(Saved data entries)
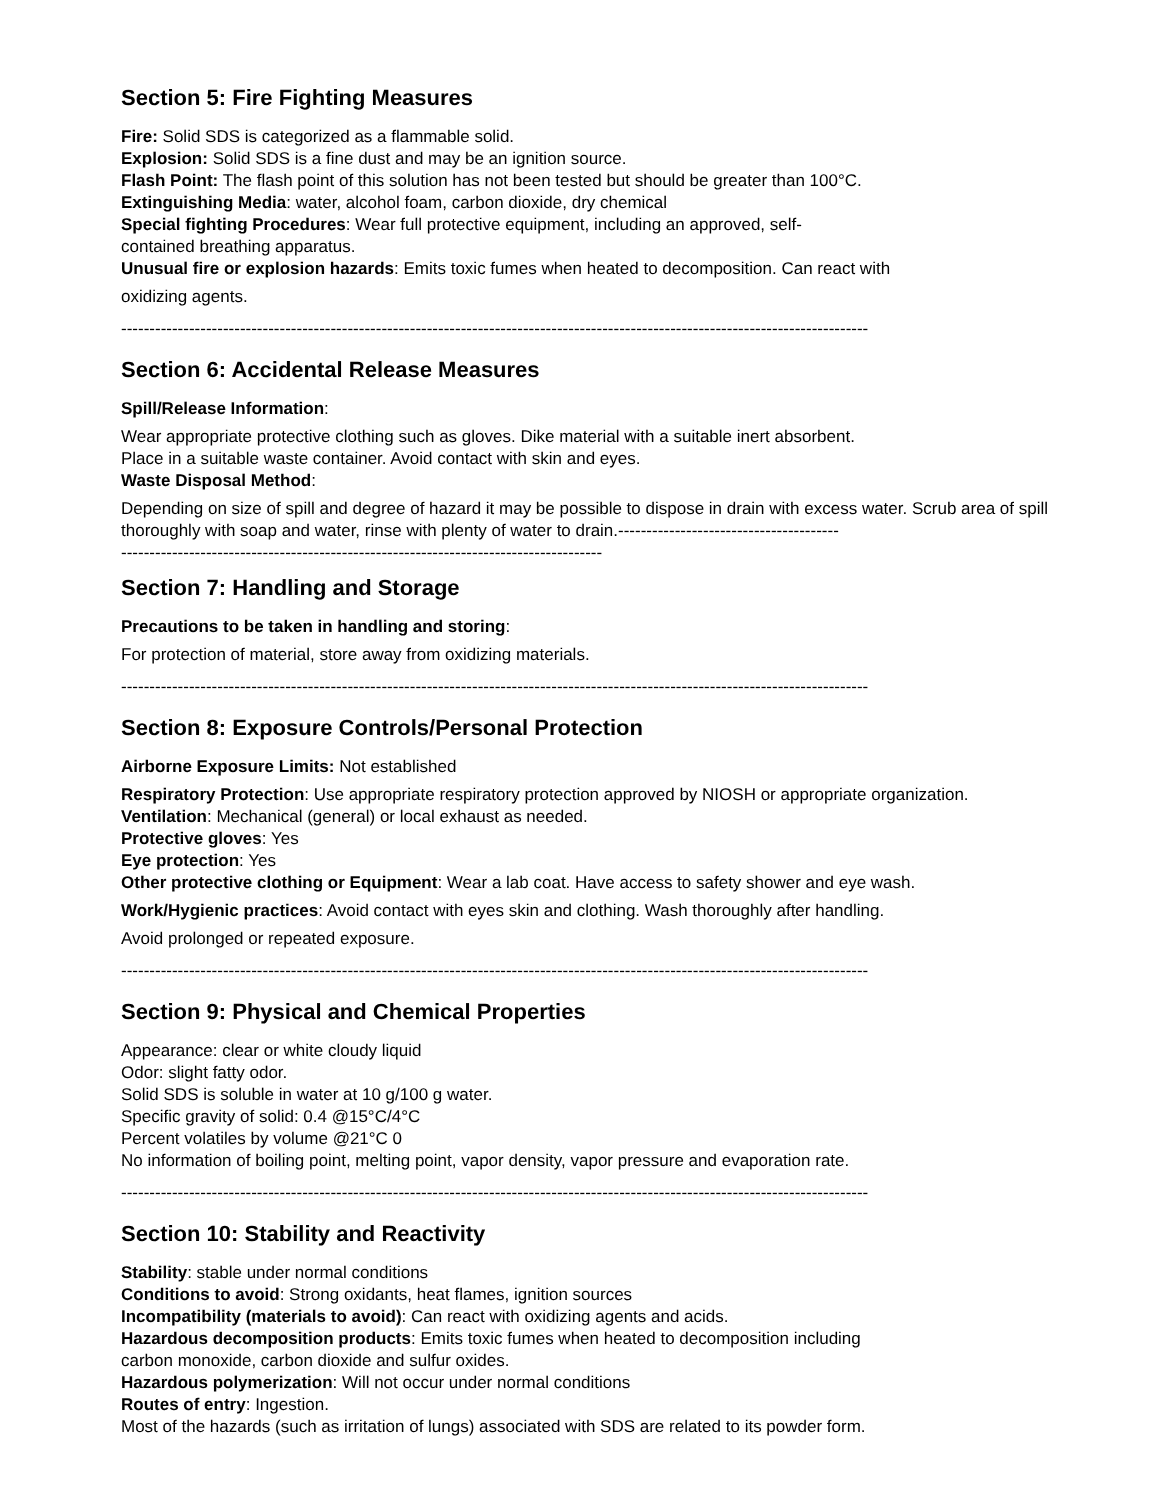Section 5: Fire Fighting Measures
Fire: Solid SDS is categorized as a flammable solid.
Explosion: Solid SDS is a fine dust and may be an ignition source.
Flash Point: The flash point of this solution has not been tested but should be greater than 100°C.
Extinguishing Media: water, alcohol foam, carbon dioxide, dry chemical
Special fighting Procedures: Wear full protective equipment, including an approved, self-
contained breathing apparatus.
Unusual fire or explosion hazards: Emits toxic fumes when heated to decomposition. Can react with
oxidizing agents.
------------------------------------------------------------------------------------------------------------------------------------
Section 6: Accidental Release Measures
Spill/Release Information:
Wear appropriate protective clothing such as gloves. Dike material with a suitable inert absorbent.
Place in a suitable waste container. Avoid contact with skin and eyes.
Waste Disposal Method:
Depending on size of spill and degree of hazard it may be possible to dispose in drain with excess water. Scrub area of spill thoroughly with soap and water, rinse with plenty of water to drain.---------------------------------------
-------------------------------------------------------------------------------------
Section 7: Handling and Storage
Precautions to be taken in handling and storing:
For protection of material, store away from oxidizing materials.
------------------------------------------------------------------------------------------------------------------------------------
Section 8: Exposure Controls/Personal Protection
Airborne Exposure Limits: Not established
Respiratory Protection: Use appropriate respiratory protection approved by NIOSH or appropriate organization.
Ventilation: Mechanical (general) or local exhaust as needed.
Protective gloves: Yes
Eye protection: Yes
Other protective clothing or Equipment: Wear a lab coat. Have access to safety shower and eye wash.
Work/Hygienic practices: Avoid contact with eyes skin and clothing. Wash thoroughly after handling.
Avoid prolonged or repeated exposure.
------------------------------------------------------------------------------------------------------------------------------------
Section 9: Physical and Chemical Properties
Appearance: clear or white cloudy liquid
Odor: slight fatty odor.
Solid SDS is soluble in water at 10 g/100 g water.
Specific gravity of solid: 0.4 @15°C/4°C
Percent volatiles by volume @21°C 0
No information of boiling point, melting point, vapor density, vapor pressure and evaporation rate.
------------------------------------------------------------------------------------------------------------------------------------
Section 10: Stability and Reactivity
Stability: stable under normal conditions
Conditions to avoid: Strong oxidants, heat flames, ignition sources
Incompatibility (materials to avoid): Can react with oxidizing agents and acids.
Hazardous decomposition products: Emits toxic fumes when heated to decomposition including
carbon monoxide, carbon dioxide and sulfur oxides.
Hazardous polymerization: Will not occur under normal conditions
Routes of entry: Ingestion.
Most of the hazards (such as irritation of lungs) associated with SDS are related to its powder form.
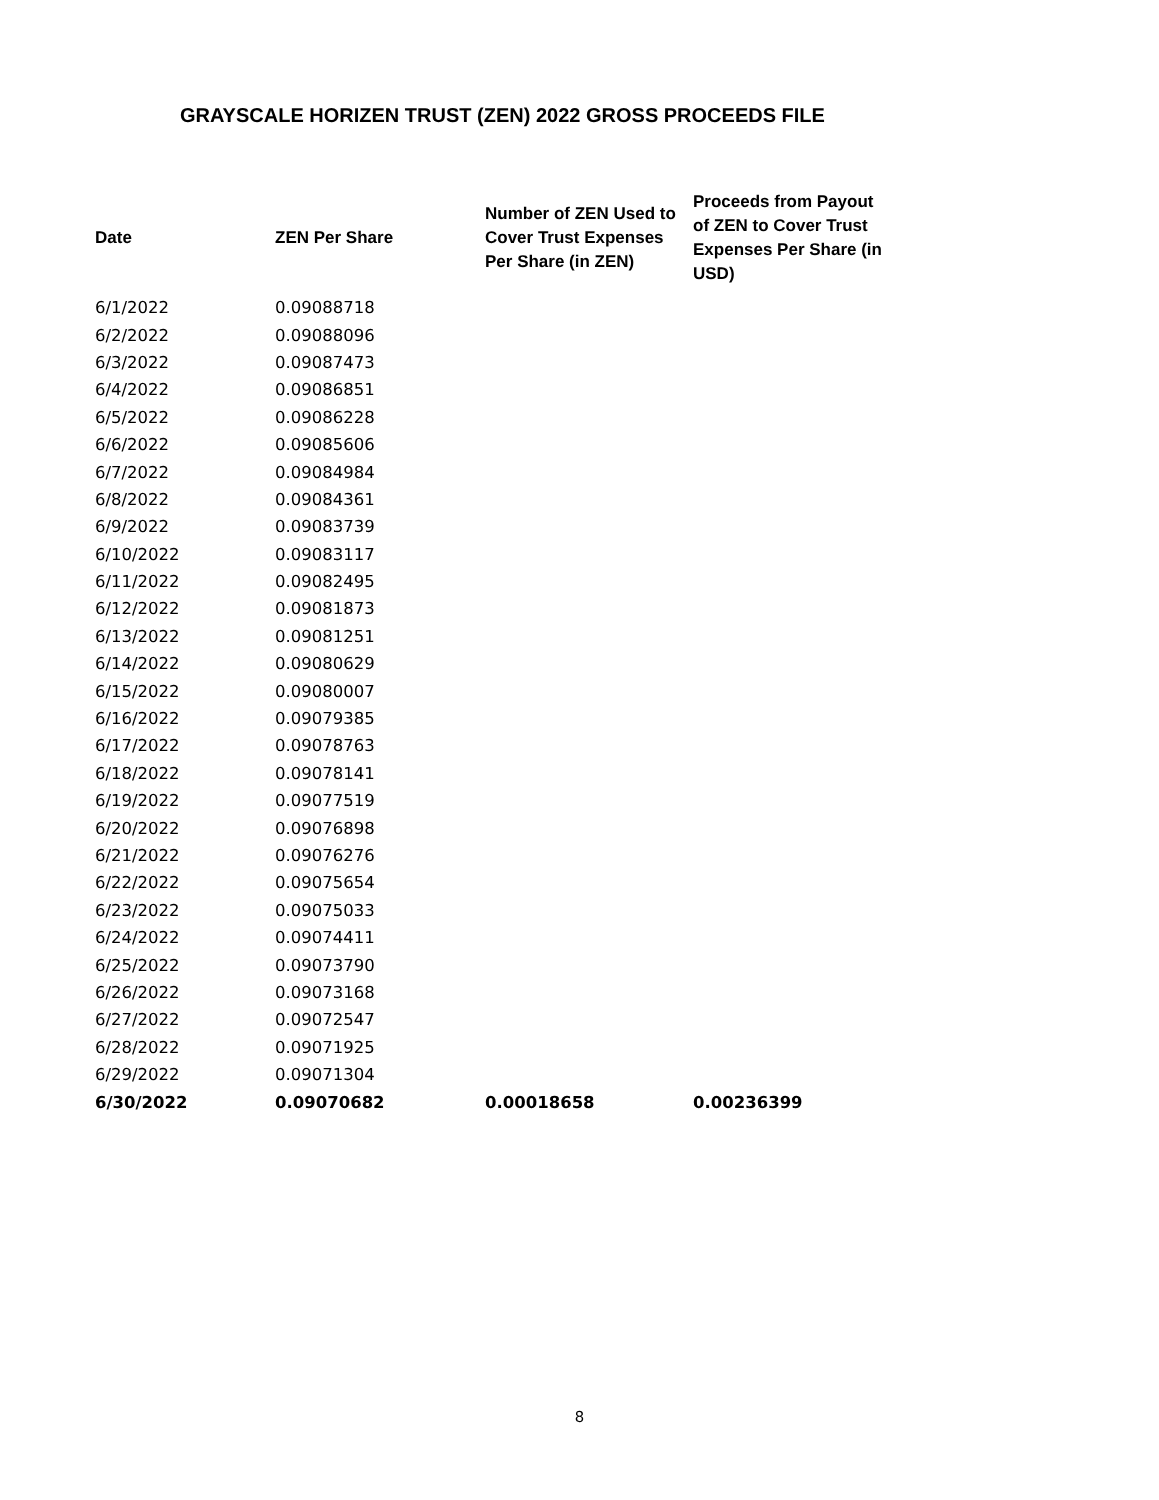GRAYSCALE HORIZEN TRUST (ZEN) 2022 GROSS PROCEEDS FILE
| Date | ZEN Per Share | Number of ZEN Used to Cover Trust Expenses Per Share (in ZEN) | Proceeds from Payout of ZEN to Cover Trust Expenses Per Share (in USD) |
| --- | --- | --- | --- |
| 6/1/2022 | 0.09088718 | | |
| 6/2/2022 | 0.09088096 | | |
| 6/3/2022 | 0.09087473 | | |
| 6/4/2022 | 0.09086851 | | |
| 6/5/2022 | 0.09086228 | | |
| 6/6/2022 | 0.09085606 | | |
| 6/7/2022 | 0.09084984 | | |
| 6/8/2022 | 0.09084361 | | |
| 6/9/2022 | 0.09083739 | | |
| 6/10/2022 | 0.09083117 | | |
| 6/11/2022 | 0.09082495 | | |
| 6/12/2022 | 0.09081873 | | |
| 6/13/2022 | 0.09081251 | | |
| 6/14/2022 | 0.09080629 | | |
| 6/15/2022 | 0.09080007 | | |
| 6/16/2022 | 0.09079385 | | |
| 6/17/2022 | 0.09078763 | | |
| 6/18/2022 | 0.09078141 | | |
| 6/19/2022 | 0.09077519 | | |
| 6/20/2022 | 0.09076898 | | |
| 6/21/2022 | 0.09076276 | | |
| 6/22/2022 | 0.09075654 | | |
| 6/23/2022 | 0.09075033 | | |
| 6/24/2022 | 0.09074411 | | |
| 6/25/2022 | 0.09073790 | | |
| 6/26/2022 | 0.09073168 | | |
| 6/27/2022 | 0.09072547 | | |
| 6/28/2022 | 0.09071925 | | |
| 6/29/2022 | 0.09071304 | | |
| 6/30/2022 | 0.09070682 | 0.00018658 | 0.00236399 |
8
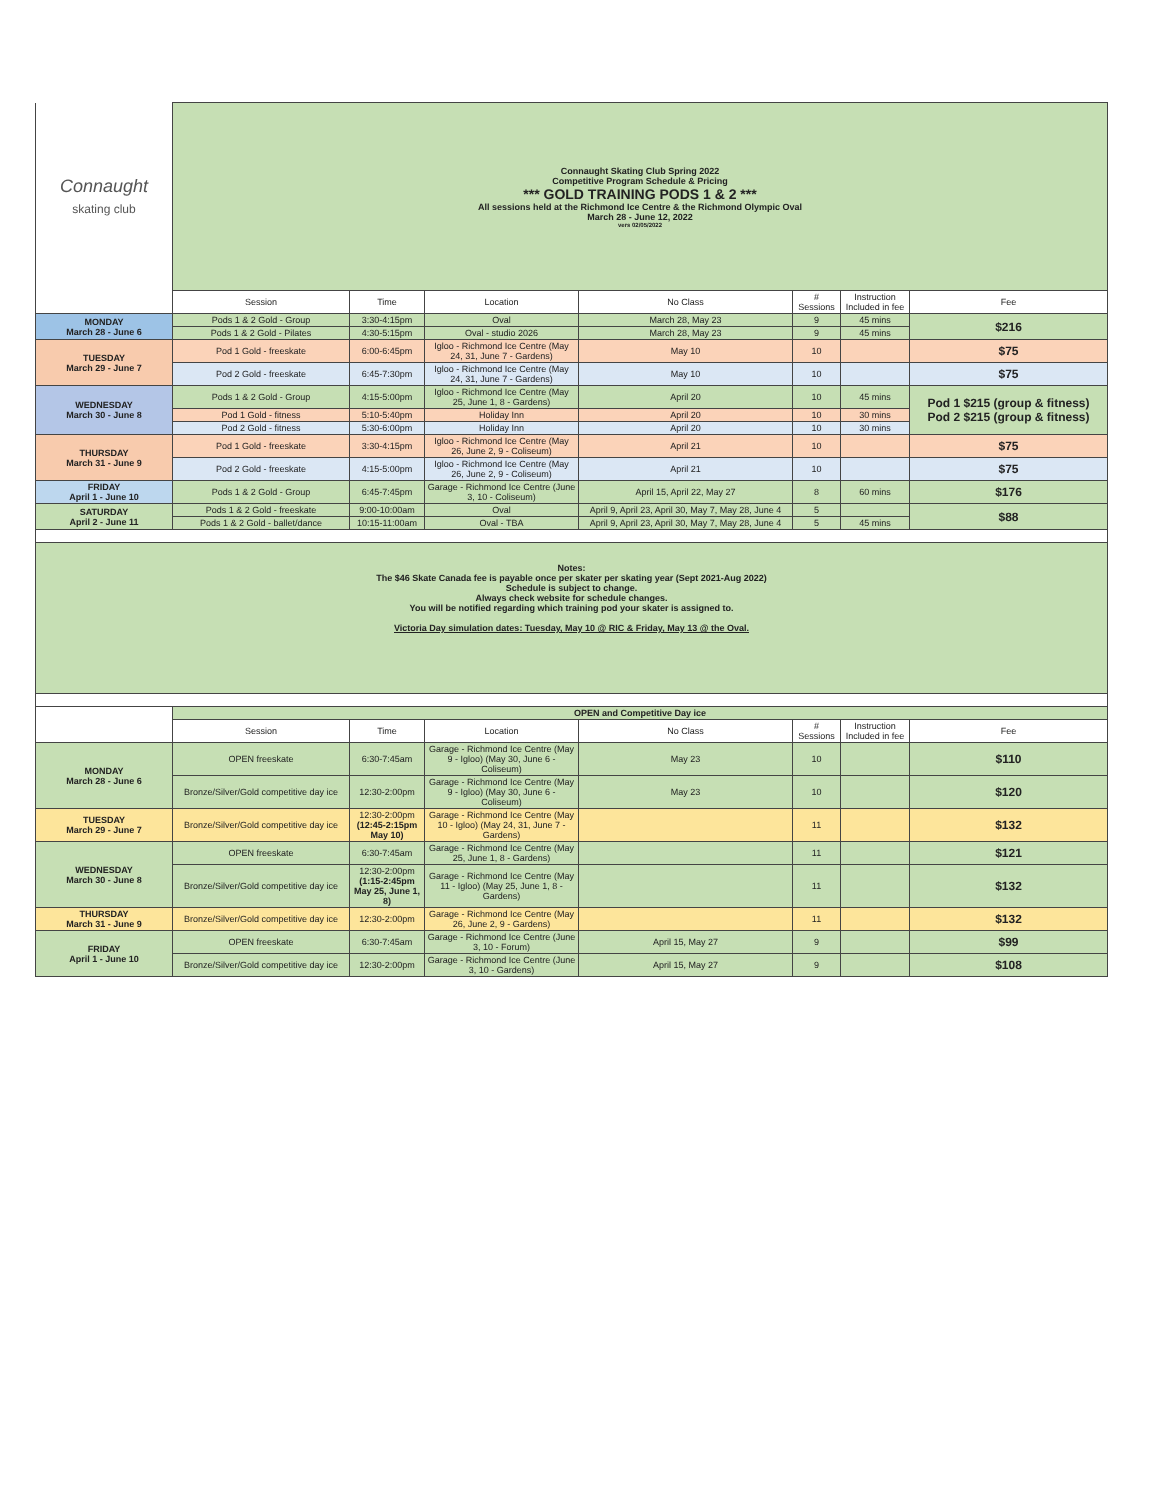| Connaught skating club | Connaught Skating Club Spring 2022 Competitive Program Schedule & Pricing *** GOLD TRAINING PODS 1 & 2 *** All sessions held at the Richmond Ice Centre & the Richmond Olympic Oval March 28 - June 12, 2022 vers 02/05/2022 | | | | | | |
| | Session | Time | Location | No Class | # Sessions | Instruction Included in fee | Fee |
| MONDAY March 28 - June 6 | Pods 1 & 2 Gold - Group | 3:30-4:15pm | Oval | March 28, May 23 | 9 | 45 mins | $216 |
| | Pods 1 & 2 Gold - Pilates | 4:30-5:15pm | Oval - studio 2026 | March 28, May 23 | 9 | 45 mins | |
| TUESDAY March 29 - June 7 | Pod 1 Gold - freeskate | 6:00-6:45pm | Igloo - Richmond Ice Centre (May 24, 31, June 7 - Gardens) | May 10 | 10 | | $75 |
| | Pod 2 Gold - freeskate | 6:45-7:30pm | Igloo - Richmond Ice Centre (May 24, 31, June 7 - Gardens) | May 10 | 10 | | $75 |
| WEDNESDAY March 30 - June 8 | Pods 1 & 2 Gold - Group | 4:15-5:00pm | Igloo - Richmond Ice Centre (May 25, June 1, 8 - Gardens) | April 20 | 10 | 45 mins | Pod 1 $215 (group & fitness) Pod 2 $215 (group & fitness) |
| | Pod 1 Gold - fitness | 5:10-5:40pm | Holiday Inn | April 20 | 10 | 30 mins | |
| | Pod 2 Gold - fitness | 5:30-6:00pm | Holiday Inn | April 20 | 10 | 30 mins | |
| THURSDAY March 31 - June 9 | Pod 1 Gold - freeskate | 3:30-4:15pm | Igloo - Richmond Ice Centre (May 26, June 2, 9 - Coliseum) | April 21 | 10 | | $75 |
| | Pod 2 Gold - freeskate | 4:15-5:00pm | Igloo - Richmond Ice Centre (May 26, June 2, 9 - Coliseum) | April 21 | 10 | | $75 |
| FRIDAY April 1 - June 10 | Pods 1 & 2 Gold - Group | 6:45-7:45pm | Garage - Richmond Ice Centre (June 3, 10 - Coliseum) | April 15, April 22, May 27 | 8 | 60 mins | $176 |
| SATURDAY April 2 - June 11 | Pods 1 & 2 Gold - freeskate | 9:00-10:00am | Oval | April 9, April 23, April 30, May 7, May 28, June 4 | 5 | | $88 |
| | Pods 1 & 2 Gold - ballet/dance | 10:15-11:00am | Oval - TBA | April 9, April 23, April 30, May 7, May 28, June 4 | 5 | 45 mins | |
| Notes: The $46 Skate Canada fee is payable once per skater per skating year (Sept 2021-Aug 2022) Schedule is subject to change. Always check website for schedule changes. You will be notified regarding which training pod your skater is assigned to. Victoria Day simulation dates: Tuesday, May 10 @ RIC & Friday, May 13 @ the Oval. | | | | | | | |
| | OPEN and Competitive Day ice | | | | | | |
| | Session | Time | Location | No Class | # Sessions | Instruction Included in fee | Fee |
| MONDAY March 28 - June 6 | OPEN freeskate | 6:30-7:45am | Garage - Richmond Ice Centre (May 9 - Igloo) (May 30, June 6 - Coliseum) | May 23 | 10 | | $110 |
| | Bronze/Silver/Gold competitive day ice | 12:30-2:00pm | Garage - Richmond Ice Centre (May 9 - Igloo) (May 30, June 6 - Coliseum) | May 23 | 10 | | $120 |
| TUESDAY March 29 - June 7 | Bronze/Silver/Gold competitive day ice | 12:30-2:00pm (12:45-2:15pm May 10) | Garage - Richmond Ice Centre (May 10 - Igloo) (May 24, 31, June 7 - Gardens) | | 11 | | $132 |
| WEDNESDAY March 30 - June 8 | OPEN freeskate | 6:30-7:45am | Garage - Richmond Ice Centre (May 25, June 1, 8 - Gardens) | | 11 | | $121 |
| | Bronze/Silver/Gold competitive day ice | 12:30-2:00pm (1:15-2:45pm May 25, June 1, 8) | Garage - Richmond Ice Centre (May 11 - Igloo) (May 25, June 1, 8 - Gardens) | | 11 | | $132 |
| THURSDAY March 31 - June 9 | Bronze/Silver/Gold competitive day ice | 12:30-2:00pm | Garage - Richmond Ice Centre (May 26, June 2, 9 - Gardens) | | 11 | | $132 |
| FRIDAY April 1 - June 10 | OPEN freeskate | 6:30-7:45am | Garage - Richmond Ice Centre (June 3, 10 - Forum) | April 15, May 27 | 9 | | $99 |
| | Bronze/Silver/Gold competitive day ice | 12:30-2:00pm | Garage - Richmond Ice Centre (June 3, 10 - Gardens) | April 15, May 27 | 9 | | $108 |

* Brief *
Line for line, output the entries above from the line with "0.09086851 | | |" to the line with "02/05/2022 | | | | | | |", both included, and nothing more. Skip pictures.

* Answer below *
| 6/4/2022 | 0.09086851 | | |
| 6/5/2022 | 0.09086228 | | |
| 6/6/2022 | 0.09085606 | | |
| 6/7/2022 | 0.09084984 | | |
| 6/8/2022 | 0.09084361 | | |
| 6/9/2022 | 0.09083739 | | |
| 6/10/2022 | 0.09083117 | | |
| 6/11/2022 | 0.09082495 | | |
| 6/12/2022 | 0.09081873 | | |
| 6/13/2022 | 0.09081251 | | |
| 6/14/2022 | 0.09080629 | | |
| 6/15/2022 | 0.09080007 | | |
| 6/16/2022 | 0.09079385 | | |
| 6/17/2022 | 0.09078763 | | |
| 6/18/2022 | 0.09078141 | | |
| 6/19/2022 | 0.09077519 | | |
| 6/20/2022 | 0.09076898 | | |
| 6/21/2022 | 0.09076276 | | |
| 6/22/2022 | 0.09075654 | | |
| 6/23/2022 | 0.09075033 | | |
| 6/24/2022 | 0.09074411 | | |
| 6/25/2022 | 0.09073790 | | |
| 6/26/2022 | 0.09073168 | | |
| 6/27/2022 | 0.09072547 | | |
| 6/28/2022 | 0.09071925 | | |
| 6/29/2022 | 0.09071304 | | |
| 6/30/2022 | 0.09070682 | 0.00018658 | 0.00236399 |
8
| Connaught skating club | Connaught Skating Club Spring 2022 Competitive Program Schedule & Pricing *** GOLD TRAINING PODS 1 & 2 *** All sessions held at the Richmond Ice Centre & the Richmond Olympic Oval March 28 - June 12, 2022 vers 02/05/2022 | | | | | | |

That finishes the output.